Set task: Could you reproduce every line of the following entries verbatim, omitting the pictures?

Extracted records:
════════════════════
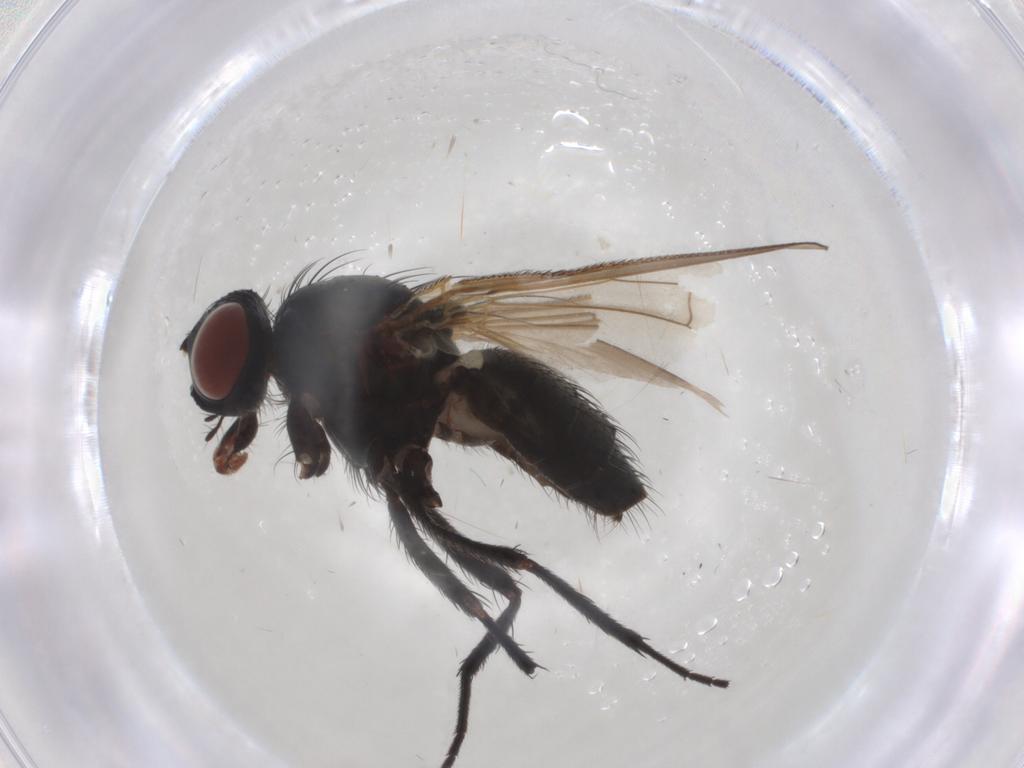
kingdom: Animalia
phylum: Arthropoda
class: Insecta
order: Diptera
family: Anthomyiidae
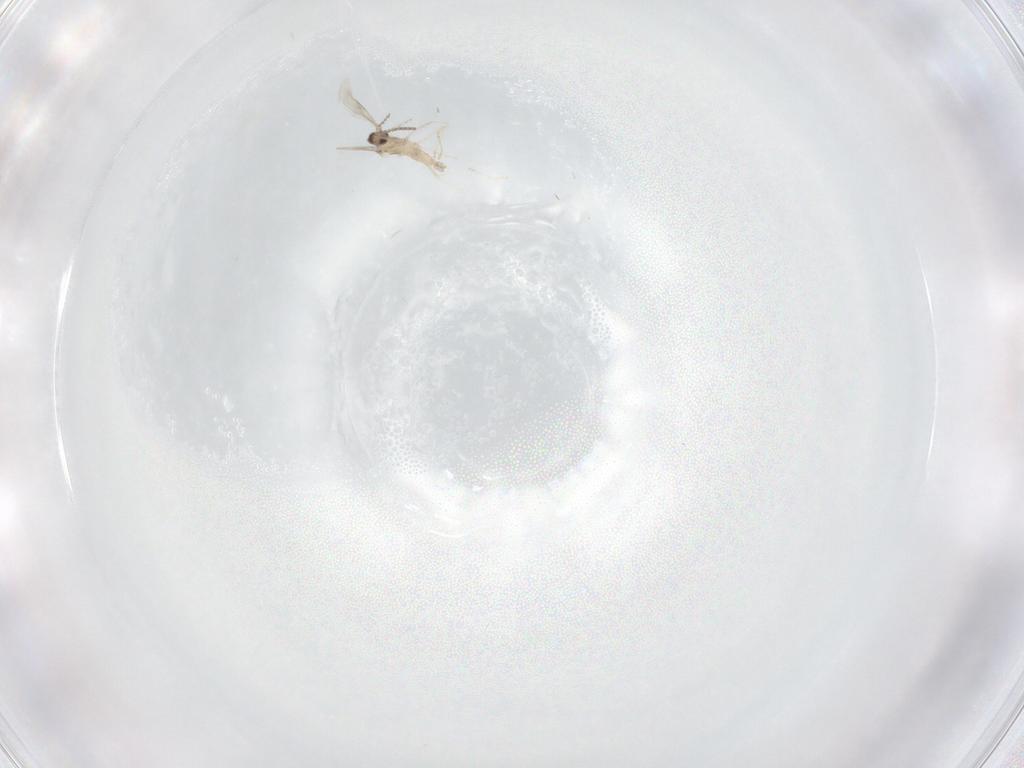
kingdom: Animalia
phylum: Arthropoda
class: Insecta
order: Diptera
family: Cecidomyiidae
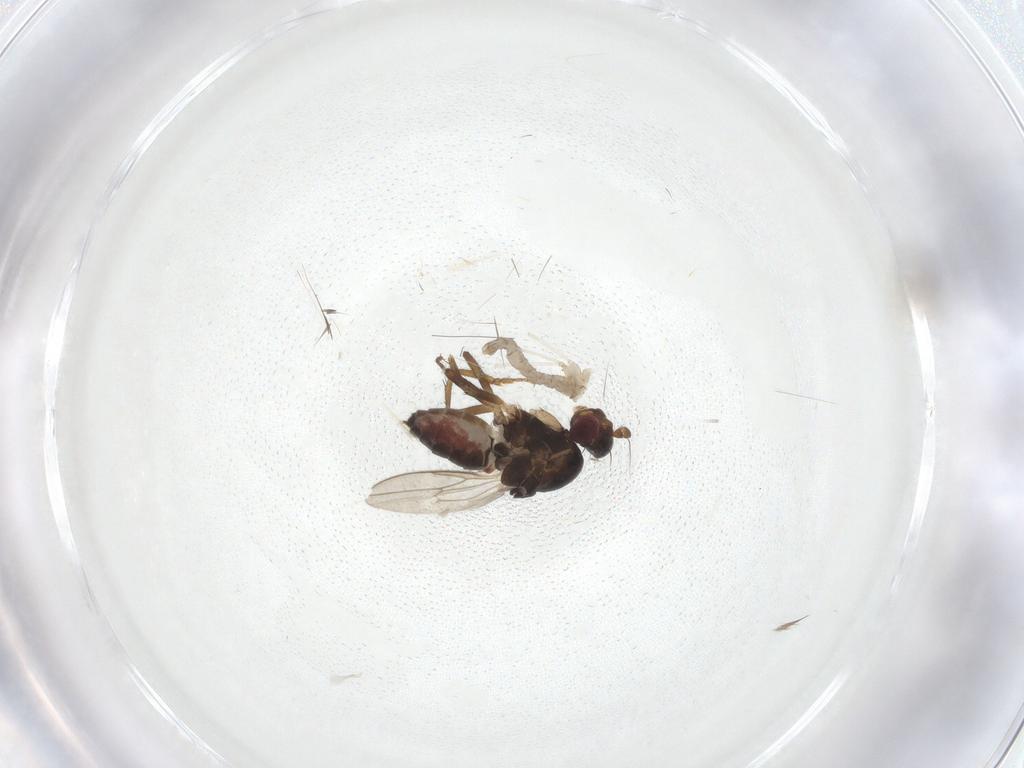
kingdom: Animalia
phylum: Arthropoda
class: Insecta
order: Diptera
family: Sphaeroceridae
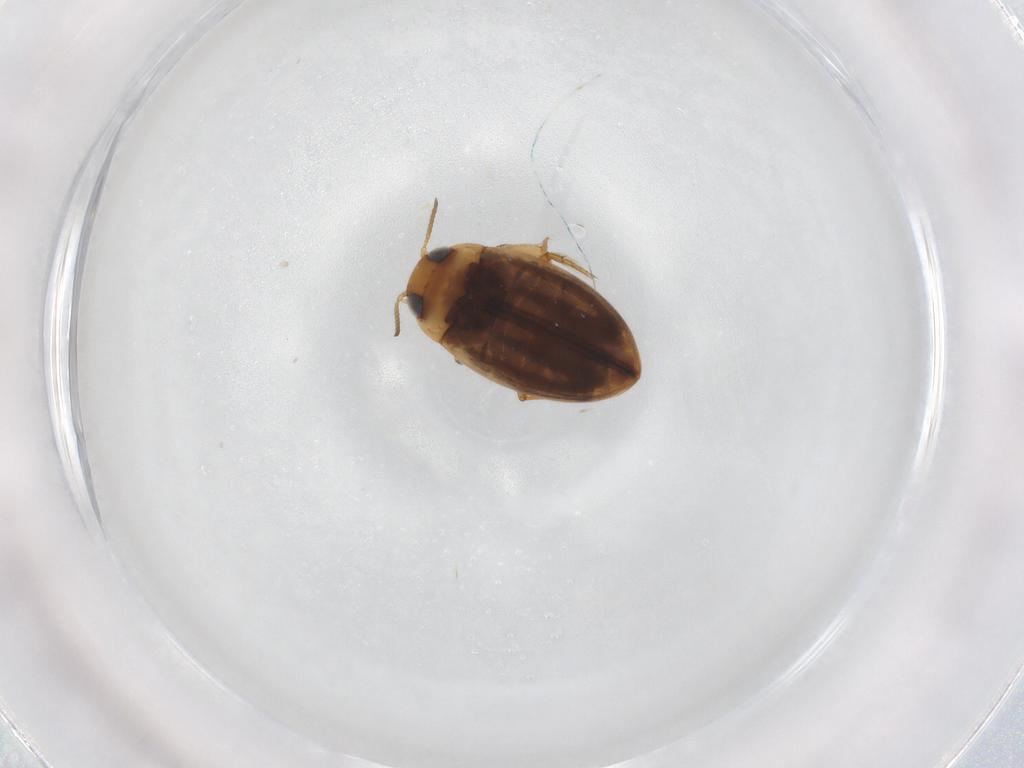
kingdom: Animalia
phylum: Arthropoda
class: Insecta
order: Coleoptera
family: Dytiscidae
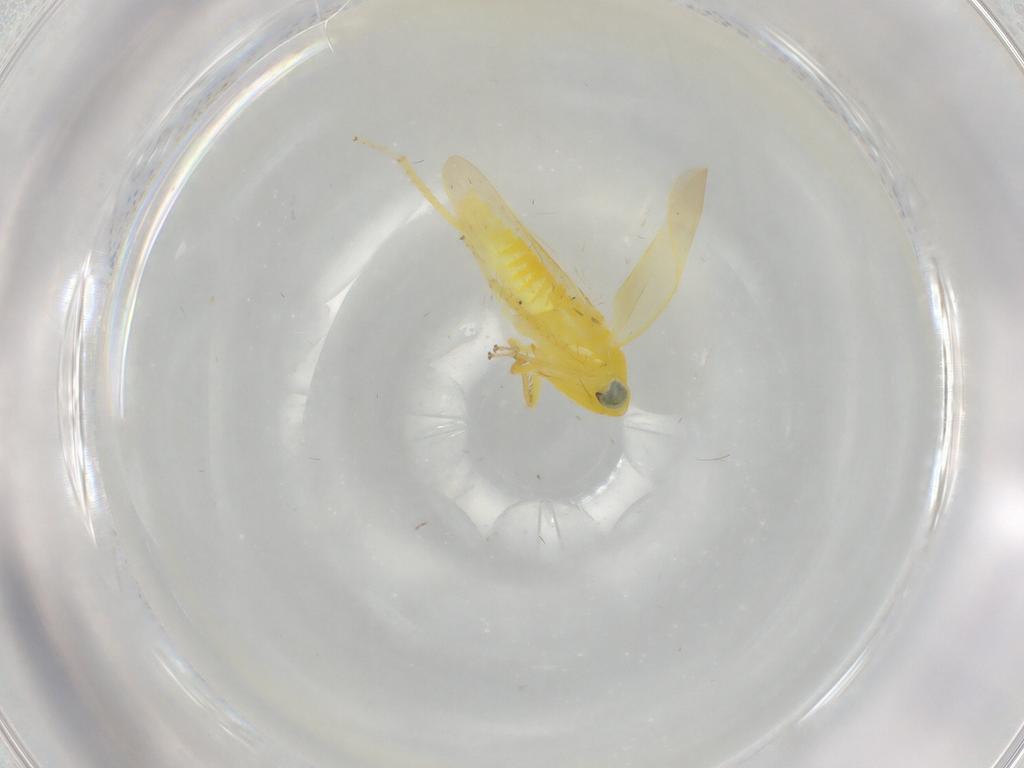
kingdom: Animalia
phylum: Arthropoda
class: Insecta
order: Hemiptera
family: Cicadellidae
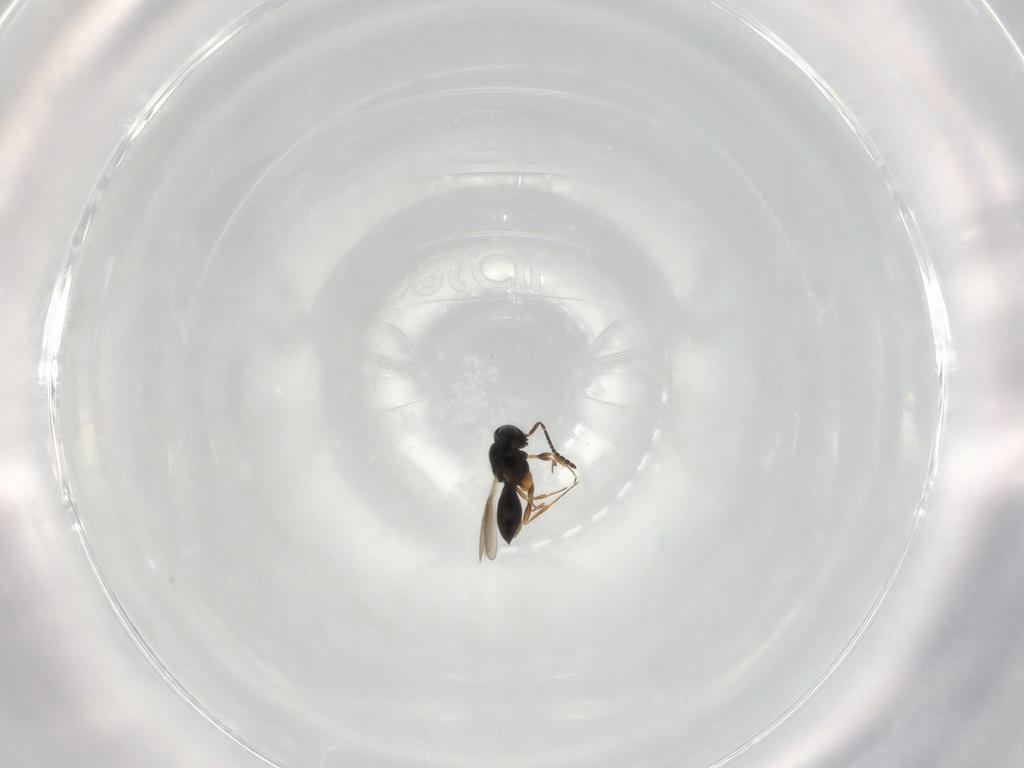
════════════════════
Written response:
kingdom: Animalia
phylum: Arthropoda
class: Insecta
order: Diptera
family: Anthomyiidae
kingdom: Animalia
phylum: Arthropoda
class: Insecta
order: Diptera
family: Cecidomyiidae
kingdom: Animalia
phylum: Arthropoda
class: Insecta
order: Diptera
family: Sphaeroceridae
kingdom: Animalia
phylum: Arthropoda
class: Insecta
order: Coleoptera
family: Dytiscidae
kingdom: Animalia
phylum: Arthropoda
class: Insecta
order: Hemiptera
family: Cicadellidae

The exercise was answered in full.